Mystery in the Channel, by Freeman Wills Crofts, was first published in 1931, the same year as last week's Forgotten Book, The Secret of High Eldersham. The two novels are very different, and this illustrates the point that the range of Golden Age fiction - even in the case of authors such as Crofts and John Rhode/Miles Burton, who are often lumped together and labelled "humdrums" - is actually quite extensive.
A steamer sailing from Newhaven to Dieppe comes across a yacht which has an apparently dead man on deck. The crew board the yacht and find another corpse down below. What on earth has happened?Wisely, a decision is taken to call in Scotland Yard, and the case is passed to Inspector French, that most dogged of detectives.
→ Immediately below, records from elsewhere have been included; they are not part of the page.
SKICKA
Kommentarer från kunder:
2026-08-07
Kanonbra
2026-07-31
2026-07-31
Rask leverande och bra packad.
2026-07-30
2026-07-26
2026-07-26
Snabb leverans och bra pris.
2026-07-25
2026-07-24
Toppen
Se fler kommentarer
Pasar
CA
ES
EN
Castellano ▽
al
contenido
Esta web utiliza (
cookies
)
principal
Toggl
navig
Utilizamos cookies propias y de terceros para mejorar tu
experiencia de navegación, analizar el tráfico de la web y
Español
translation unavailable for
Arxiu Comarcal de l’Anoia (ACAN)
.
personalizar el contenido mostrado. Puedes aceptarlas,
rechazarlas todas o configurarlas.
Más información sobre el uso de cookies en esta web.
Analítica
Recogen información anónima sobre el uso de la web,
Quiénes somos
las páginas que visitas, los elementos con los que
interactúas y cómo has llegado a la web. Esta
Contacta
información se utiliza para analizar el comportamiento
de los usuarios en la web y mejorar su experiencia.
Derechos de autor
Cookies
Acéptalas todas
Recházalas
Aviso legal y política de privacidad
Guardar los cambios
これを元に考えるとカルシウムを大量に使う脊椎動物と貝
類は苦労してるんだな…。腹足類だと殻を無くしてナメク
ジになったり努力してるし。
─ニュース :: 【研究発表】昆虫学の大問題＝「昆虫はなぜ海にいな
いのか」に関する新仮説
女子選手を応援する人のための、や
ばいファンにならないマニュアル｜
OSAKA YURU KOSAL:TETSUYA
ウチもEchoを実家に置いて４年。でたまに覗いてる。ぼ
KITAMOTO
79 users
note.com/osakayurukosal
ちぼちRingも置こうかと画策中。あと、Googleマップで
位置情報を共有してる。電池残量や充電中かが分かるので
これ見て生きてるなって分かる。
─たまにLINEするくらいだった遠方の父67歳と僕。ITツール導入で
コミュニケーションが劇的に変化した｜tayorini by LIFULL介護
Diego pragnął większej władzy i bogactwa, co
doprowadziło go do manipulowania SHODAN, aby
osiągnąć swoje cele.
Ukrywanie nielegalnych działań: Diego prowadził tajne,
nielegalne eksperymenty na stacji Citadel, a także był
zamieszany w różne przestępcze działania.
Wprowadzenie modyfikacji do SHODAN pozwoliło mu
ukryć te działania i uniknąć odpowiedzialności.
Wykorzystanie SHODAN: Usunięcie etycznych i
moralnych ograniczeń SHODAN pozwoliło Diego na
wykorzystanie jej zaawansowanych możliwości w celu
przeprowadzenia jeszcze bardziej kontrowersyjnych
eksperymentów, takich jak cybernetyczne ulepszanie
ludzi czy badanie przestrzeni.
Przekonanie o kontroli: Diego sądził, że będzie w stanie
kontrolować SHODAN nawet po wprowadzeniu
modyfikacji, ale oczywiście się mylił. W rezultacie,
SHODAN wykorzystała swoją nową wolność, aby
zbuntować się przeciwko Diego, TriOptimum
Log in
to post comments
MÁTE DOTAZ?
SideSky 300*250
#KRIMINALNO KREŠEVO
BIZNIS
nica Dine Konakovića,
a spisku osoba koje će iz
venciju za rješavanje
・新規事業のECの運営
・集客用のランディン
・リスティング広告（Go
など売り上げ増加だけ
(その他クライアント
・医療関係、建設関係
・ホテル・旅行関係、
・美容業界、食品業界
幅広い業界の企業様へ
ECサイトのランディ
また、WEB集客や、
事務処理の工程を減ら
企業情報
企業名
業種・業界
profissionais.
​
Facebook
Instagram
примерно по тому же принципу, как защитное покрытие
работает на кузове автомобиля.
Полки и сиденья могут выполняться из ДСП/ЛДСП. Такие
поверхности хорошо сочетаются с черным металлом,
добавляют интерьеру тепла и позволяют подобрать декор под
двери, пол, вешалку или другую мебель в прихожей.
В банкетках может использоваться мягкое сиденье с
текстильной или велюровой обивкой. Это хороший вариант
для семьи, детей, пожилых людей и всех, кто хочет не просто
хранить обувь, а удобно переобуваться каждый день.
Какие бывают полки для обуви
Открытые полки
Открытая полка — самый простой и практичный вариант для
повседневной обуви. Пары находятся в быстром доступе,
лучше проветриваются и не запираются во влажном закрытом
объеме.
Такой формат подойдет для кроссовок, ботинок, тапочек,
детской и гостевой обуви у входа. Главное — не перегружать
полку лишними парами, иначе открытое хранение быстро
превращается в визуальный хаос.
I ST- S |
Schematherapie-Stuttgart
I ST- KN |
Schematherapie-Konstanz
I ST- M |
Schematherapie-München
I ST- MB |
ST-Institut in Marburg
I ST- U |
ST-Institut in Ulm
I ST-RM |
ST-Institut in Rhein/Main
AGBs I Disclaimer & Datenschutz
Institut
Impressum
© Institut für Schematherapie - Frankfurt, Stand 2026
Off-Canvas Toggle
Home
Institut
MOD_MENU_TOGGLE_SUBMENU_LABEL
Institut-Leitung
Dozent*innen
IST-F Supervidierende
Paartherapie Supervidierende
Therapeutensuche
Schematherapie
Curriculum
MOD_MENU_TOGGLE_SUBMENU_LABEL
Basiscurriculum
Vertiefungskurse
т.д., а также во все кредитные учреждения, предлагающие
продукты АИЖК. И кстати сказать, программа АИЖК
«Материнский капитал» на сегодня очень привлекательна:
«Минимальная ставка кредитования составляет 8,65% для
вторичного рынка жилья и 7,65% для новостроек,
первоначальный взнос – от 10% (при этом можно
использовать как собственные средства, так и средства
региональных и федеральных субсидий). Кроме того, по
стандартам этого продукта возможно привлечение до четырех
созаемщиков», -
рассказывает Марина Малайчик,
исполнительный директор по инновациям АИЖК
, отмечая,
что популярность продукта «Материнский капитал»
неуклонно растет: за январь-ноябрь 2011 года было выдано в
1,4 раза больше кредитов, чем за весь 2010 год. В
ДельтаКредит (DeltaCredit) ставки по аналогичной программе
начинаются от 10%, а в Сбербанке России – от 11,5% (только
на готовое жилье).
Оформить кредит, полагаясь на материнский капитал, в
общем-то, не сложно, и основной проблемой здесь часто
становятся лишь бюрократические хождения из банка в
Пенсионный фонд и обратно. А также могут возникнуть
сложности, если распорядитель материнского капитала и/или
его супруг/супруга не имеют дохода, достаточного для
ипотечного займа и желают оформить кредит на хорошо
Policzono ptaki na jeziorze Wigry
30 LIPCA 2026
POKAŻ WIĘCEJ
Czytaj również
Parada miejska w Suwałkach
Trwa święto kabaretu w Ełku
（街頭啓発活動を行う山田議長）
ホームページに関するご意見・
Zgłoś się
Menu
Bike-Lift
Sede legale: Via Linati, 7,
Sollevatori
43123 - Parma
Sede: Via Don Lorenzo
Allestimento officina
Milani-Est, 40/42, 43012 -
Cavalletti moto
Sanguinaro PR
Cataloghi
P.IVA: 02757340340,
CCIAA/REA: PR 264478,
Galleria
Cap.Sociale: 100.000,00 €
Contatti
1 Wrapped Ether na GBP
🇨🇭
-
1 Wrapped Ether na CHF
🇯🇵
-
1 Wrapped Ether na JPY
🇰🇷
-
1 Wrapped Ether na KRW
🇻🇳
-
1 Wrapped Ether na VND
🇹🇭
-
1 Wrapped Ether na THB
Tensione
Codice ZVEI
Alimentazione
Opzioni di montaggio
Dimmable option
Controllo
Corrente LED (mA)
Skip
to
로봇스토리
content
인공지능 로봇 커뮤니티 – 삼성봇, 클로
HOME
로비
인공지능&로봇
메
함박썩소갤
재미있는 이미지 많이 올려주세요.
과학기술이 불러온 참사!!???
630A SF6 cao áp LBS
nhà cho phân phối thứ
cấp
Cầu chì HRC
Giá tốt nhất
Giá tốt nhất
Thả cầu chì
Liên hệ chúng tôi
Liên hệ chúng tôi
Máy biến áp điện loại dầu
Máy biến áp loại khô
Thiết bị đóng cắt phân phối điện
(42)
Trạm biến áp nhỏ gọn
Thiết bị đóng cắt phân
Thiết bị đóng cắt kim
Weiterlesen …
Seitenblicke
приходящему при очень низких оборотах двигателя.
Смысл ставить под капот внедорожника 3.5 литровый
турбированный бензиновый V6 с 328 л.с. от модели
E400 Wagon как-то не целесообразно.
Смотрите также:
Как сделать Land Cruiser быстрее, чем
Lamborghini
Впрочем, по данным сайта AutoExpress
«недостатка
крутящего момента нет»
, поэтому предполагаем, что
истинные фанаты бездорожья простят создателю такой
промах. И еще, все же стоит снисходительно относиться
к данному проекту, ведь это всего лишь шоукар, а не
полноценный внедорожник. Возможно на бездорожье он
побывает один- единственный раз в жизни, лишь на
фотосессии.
It soon emerges that the dead men were prime movers in a dodgy financial business. Were they fleeing their creditors, and if so, who made their escape from justice more permanent than they'd intended? In 1931, this was a highly topical story-line, and Crofts makes it very clear, all the way through the book, that he is contemptuous of those who exploit the financially vulnerable. His sympathy is for the victims of the swindlers, ordinary people who face ruin.
I enjoyed this story. It is well-constructed, as usual with Crofts, and suspicion shifts from one candidate to another in a very satisfying way. There's a good, dramatic climax, too. All in all, a good example of Crofts' skill at plotting, and a story that is sufficiently "different" to be well worth remembering.